| SOURCE DATA |
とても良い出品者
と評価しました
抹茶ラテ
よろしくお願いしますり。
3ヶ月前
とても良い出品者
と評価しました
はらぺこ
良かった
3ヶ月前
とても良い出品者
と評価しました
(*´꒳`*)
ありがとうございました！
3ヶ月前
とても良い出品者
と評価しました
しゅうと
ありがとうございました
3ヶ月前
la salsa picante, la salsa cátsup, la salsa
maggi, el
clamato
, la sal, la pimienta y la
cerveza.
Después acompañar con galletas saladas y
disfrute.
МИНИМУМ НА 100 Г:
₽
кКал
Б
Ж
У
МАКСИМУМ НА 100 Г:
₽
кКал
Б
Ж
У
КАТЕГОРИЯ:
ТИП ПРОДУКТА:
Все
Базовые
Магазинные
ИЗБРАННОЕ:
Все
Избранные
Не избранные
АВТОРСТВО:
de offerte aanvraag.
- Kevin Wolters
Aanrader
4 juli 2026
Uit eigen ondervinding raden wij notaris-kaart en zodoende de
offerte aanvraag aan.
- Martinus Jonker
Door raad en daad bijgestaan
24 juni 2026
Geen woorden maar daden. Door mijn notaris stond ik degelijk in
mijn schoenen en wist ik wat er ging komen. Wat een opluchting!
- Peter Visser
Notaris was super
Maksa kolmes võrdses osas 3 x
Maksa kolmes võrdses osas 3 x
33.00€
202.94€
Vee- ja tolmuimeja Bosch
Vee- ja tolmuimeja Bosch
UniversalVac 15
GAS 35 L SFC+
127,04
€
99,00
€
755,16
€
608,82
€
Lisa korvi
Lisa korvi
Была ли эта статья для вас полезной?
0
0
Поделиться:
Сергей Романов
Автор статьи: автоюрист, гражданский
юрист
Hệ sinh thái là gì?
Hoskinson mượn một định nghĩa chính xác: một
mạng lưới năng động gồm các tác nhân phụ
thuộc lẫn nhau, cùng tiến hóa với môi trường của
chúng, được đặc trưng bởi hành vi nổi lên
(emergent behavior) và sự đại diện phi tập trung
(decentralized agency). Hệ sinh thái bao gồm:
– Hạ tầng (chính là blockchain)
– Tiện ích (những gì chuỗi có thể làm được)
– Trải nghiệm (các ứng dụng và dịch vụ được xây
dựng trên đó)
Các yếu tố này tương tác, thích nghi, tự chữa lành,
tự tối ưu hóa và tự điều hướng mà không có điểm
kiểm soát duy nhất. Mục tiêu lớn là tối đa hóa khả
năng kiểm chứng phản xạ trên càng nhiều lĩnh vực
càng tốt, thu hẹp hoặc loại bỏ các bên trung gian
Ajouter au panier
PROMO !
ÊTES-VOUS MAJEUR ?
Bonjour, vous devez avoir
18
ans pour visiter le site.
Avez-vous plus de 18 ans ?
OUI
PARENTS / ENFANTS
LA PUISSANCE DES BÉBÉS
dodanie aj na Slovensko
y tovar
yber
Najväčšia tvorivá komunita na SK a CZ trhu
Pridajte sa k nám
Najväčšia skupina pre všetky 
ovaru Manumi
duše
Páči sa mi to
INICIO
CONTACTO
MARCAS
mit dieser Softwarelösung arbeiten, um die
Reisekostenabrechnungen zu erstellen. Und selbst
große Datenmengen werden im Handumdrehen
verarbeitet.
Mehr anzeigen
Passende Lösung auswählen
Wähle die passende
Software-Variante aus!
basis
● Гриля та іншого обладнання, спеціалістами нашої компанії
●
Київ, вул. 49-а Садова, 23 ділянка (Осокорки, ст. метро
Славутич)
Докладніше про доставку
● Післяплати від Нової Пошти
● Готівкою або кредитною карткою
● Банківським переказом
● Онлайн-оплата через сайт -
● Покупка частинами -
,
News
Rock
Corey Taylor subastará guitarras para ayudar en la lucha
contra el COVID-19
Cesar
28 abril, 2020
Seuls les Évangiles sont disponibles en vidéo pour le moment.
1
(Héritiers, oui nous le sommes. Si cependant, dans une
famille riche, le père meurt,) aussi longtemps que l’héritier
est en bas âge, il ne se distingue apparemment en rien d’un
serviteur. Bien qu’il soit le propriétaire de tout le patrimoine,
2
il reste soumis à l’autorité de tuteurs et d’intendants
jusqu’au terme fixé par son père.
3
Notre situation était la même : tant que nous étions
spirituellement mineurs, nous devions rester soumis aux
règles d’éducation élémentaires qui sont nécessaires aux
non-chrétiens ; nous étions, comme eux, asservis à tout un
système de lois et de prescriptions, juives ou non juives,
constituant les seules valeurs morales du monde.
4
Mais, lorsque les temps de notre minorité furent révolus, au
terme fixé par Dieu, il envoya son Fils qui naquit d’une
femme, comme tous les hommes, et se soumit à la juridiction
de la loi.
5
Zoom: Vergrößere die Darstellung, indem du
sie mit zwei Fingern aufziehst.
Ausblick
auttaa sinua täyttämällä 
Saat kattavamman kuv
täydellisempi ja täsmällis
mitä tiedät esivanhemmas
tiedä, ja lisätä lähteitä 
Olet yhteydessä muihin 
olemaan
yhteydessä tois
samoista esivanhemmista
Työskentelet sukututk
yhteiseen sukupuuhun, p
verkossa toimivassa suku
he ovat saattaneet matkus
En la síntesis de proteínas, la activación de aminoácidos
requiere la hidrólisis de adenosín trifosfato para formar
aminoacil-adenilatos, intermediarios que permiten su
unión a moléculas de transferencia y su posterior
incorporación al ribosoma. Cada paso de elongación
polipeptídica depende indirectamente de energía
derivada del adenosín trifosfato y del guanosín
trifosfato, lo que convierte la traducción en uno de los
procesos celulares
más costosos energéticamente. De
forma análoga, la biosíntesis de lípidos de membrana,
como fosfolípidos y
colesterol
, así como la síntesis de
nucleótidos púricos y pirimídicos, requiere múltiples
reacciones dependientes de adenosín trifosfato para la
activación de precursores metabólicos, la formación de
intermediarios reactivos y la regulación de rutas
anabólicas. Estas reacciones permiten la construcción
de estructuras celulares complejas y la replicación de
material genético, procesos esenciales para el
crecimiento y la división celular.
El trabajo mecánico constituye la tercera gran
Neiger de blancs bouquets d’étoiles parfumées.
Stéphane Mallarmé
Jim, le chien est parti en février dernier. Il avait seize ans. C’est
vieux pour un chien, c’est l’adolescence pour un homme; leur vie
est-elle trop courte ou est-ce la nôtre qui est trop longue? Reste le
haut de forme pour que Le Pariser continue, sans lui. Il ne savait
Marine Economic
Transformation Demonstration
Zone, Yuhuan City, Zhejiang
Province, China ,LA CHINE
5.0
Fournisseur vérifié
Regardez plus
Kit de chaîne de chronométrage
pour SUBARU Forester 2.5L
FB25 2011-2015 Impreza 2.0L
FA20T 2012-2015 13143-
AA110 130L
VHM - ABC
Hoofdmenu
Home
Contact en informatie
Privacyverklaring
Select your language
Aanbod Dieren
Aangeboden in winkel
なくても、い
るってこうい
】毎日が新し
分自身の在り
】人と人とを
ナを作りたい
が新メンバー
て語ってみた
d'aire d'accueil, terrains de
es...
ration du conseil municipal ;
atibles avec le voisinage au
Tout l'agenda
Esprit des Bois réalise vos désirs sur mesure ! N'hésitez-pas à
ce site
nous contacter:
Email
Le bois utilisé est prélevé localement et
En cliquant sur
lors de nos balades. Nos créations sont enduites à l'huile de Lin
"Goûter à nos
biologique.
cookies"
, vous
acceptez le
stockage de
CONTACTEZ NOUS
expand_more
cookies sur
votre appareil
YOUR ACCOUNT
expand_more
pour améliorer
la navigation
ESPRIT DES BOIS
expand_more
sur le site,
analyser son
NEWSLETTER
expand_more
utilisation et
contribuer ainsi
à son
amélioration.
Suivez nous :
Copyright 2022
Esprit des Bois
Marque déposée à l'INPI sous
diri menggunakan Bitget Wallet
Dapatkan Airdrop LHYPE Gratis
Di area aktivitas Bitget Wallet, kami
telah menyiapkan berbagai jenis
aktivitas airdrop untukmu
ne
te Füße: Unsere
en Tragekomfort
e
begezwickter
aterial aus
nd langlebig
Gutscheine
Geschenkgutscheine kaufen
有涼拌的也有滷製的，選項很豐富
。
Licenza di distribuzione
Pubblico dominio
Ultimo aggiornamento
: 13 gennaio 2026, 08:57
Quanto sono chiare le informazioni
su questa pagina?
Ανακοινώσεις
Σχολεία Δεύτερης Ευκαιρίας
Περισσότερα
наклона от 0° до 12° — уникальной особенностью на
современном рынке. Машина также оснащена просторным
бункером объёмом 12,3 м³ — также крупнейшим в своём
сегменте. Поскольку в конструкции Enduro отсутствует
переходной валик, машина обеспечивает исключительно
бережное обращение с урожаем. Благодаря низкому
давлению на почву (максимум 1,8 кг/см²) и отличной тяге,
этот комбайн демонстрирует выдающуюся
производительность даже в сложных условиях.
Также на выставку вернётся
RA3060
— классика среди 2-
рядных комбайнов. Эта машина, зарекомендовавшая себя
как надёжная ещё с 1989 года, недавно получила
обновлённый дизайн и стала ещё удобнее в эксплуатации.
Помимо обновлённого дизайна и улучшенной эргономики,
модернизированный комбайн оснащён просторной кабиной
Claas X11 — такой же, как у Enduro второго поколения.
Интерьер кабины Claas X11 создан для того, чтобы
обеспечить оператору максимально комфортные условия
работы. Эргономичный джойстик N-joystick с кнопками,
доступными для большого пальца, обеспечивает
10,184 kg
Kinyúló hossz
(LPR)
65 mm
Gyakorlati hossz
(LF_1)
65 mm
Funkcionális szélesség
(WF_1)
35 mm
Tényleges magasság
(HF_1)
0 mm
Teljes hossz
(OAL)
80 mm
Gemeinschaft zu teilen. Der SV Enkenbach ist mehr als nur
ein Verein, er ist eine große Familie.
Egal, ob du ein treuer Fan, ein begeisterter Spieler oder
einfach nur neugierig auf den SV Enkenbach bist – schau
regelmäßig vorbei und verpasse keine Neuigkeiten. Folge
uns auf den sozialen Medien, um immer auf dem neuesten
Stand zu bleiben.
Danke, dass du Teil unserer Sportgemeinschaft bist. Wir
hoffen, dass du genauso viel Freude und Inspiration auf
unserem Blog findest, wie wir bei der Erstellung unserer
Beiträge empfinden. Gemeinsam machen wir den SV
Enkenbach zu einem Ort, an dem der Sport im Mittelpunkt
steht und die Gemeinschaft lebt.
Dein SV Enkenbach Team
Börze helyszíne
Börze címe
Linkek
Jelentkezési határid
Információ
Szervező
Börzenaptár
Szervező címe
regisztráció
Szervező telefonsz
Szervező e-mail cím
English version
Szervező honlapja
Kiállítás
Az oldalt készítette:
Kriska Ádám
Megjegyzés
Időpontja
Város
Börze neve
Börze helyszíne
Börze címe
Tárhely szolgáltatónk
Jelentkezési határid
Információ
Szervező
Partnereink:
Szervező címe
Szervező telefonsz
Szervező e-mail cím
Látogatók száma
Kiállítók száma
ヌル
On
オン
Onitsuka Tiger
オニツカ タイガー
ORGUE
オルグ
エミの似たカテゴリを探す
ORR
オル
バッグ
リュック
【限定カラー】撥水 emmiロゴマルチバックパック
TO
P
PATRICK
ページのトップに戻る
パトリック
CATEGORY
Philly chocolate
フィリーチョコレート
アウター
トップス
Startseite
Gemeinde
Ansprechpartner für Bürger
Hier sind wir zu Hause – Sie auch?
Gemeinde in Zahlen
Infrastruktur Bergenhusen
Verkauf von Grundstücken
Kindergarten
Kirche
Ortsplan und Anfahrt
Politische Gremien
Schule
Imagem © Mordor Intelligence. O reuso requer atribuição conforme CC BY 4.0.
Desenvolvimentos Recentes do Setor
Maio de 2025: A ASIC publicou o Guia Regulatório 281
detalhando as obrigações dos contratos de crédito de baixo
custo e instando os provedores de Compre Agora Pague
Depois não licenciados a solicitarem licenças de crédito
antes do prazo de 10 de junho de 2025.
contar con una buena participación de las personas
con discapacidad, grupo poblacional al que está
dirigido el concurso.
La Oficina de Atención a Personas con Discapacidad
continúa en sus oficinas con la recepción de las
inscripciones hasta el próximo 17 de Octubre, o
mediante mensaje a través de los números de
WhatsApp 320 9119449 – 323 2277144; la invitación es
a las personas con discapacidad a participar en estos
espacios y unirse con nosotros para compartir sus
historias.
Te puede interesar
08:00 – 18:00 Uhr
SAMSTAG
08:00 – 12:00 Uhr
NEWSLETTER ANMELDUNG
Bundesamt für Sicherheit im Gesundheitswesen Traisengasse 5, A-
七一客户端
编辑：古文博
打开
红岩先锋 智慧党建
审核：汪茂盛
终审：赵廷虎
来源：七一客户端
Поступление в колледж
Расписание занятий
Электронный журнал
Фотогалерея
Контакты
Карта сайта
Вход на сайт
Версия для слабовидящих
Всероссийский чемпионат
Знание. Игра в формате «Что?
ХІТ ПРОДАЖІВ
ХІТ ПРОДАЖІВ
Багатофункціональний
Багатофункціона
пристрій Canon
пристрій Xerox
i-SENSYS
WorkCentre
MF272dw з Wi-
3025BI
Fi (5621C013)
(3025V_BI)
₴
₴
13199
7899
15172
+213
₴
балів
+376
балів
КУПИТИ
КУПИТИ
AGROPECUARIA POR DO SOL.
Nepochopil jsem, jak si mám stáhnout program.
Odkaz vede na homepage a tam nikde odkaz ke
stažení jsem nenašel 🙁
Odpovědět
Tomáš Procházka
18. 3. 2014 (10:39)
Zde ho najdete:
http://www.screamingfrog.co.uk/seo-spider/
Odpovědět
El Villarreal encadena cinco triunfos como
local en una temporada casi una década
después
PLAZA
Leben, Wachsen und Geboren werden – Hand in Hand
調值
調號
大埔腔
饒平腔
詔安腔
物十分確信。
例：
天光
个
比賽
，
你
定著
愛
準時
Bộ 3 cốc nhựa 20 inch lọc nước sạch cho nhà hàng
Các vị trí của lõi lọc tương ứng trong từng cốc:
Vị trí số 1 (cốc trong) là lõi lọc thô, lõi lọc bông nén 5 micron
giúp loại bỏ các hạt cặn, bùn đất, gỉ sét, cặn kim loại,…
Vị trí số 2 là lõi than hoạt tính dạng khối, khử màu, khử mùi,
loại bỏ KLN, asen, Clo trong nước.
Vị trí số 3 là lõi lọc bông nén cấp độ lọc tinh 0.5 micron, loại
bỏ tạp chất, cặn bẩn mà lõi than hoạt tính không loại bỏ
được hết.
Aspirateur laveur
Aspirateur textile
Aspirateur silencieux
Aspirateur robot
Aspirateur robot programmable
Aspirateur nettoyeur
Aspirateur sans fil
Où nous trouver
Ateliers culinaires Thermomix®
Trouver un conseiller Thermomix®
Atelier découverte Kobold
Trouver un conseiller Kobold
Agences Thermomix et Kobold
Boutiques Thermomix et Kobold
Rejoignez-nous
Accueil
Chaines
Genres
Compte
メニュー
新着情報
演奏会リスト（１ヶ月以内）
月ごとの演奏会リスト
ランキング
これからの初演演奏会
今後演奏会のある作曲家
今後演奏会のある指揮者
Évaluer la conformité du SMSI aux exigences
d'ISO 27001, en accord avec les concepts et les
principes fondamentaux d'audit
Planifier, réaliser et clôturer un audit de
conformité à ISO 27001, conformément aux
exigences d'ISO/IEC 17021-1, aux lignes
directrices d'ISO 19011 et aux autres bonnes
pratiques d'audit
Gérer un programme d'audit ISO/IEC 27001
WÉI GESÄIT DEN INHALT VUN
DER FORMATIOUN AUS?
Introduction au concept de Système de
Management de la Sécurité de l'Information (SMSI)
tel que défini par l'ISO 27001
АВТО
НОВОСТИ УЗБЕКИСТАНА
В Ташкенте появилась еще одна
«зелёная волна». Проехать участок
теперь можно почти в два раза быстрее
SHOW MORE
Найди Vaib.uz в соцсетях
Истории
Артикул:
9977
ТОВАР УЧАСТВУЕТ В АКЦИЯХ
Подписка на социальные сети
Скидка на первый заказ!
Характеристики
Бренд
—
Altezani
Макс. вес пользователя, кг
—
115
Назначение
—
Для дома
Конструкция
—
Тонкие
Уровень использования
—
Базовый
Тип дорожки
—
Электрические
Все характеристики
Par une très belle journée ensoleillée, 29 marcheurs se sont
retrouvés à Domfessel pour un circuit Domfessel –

| WRITTEN TASK |
In the listing above, please copy exactly the lines from the first through the one that contains "Uit eigen ondervinding", and no others.

| RESPONSE AREA |
とても良い出品者
と評価しました
抹茶ラテ
よろしくお願いしますり。
3ヶ月前
とても良い出品者
と評価しました
はらぺこ
良かった
3ヶ月前
とても良い出品者
と評価しました
(*´꒳`*)
ありがとうございました！
3ヶ月前
とても良い出品者
と評価しました
しゅうと
ありがとうございました
3ヶ月前
la salsa picante, la salsa cátsup, la salsa
maggi, el
clamato
, la sal, la pimienta y la
cerveza.
Después acompañar con galletas saladas y
disfrute.
МИНИМУМ НА 100 Г:
₽
кКал
Б
Ж
У
МАКСИМУМ НА 100 Г:
₽
кКал
Б
Ж
У
КАТЕГОРИЯ:
ТИП ПРОДУКТА:
Все
Базовые
Магазинные
ИЗБРАННОЕ:
Все
Избранные
Не избранные
АВТОРСТВО:
de offerte aanvraag.
- Kevin Wolters
Aanrader
4 juli 2026
Uit eigen ondervinding raden wij notaris-kaart en zodoende de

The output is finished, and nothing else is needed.